Required action: In the article on unexploded ordnance training at Joshua Tree National Park, which reporting system does Fernandez say saves hours of work compared with latitude and longitude?

Source passage:

MARINE CORPS AIR GROUND COMBAT CENTER TWENTYNINE PALMS -- Explosive Ordnance Disposal Marines educated Joshua Tree National Park staff on safety procedures for identifying and dealing with Unexploded Ordnance for the first time, at JTNP Headquarters, July 23, 2015.
The Youth Conservation Corps, a summer volunteer group, along with JTNP staff and park rangers attended the 90 minute training opportunity.
“One of the focuses was helping the staff communicate how they report UXO,” said Sgt. Juan Fernandez, explosive ordnance disposal technician, EOD. “A lot of people will take photos of UXO they find, but what’s helpful for us is getting shots of the terrain they found it in.” Using the Military Grid Reference System to report UXO, as opposed to geodetic (latitude and longitude), saves hours of work, added Fernandez.

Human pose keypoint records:
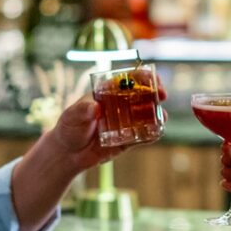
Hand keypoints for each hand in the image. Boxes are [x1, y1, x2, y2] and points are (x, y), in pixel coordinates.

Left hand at [48, 81, 168, 171]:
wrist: (68, 153)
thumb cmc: (68, 128)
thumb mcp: (72, 116)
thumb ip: (82, 110)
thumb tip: (94, 107)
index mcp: (107, 93)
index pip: (126, 80)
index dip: (141, 76)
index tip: (151, 76)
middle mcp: (119, 106)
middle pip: (142, 95)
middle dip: (155, 92)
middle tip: (162, 94)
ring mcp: (125, 122)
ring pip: (146, 115)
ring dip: (157, 113)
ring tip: (162, 116)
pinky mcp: (127, 139)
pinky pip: (143, 135)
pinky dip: (152, 133)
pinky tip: (158, 131)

Result below: The Military Grid Reference System.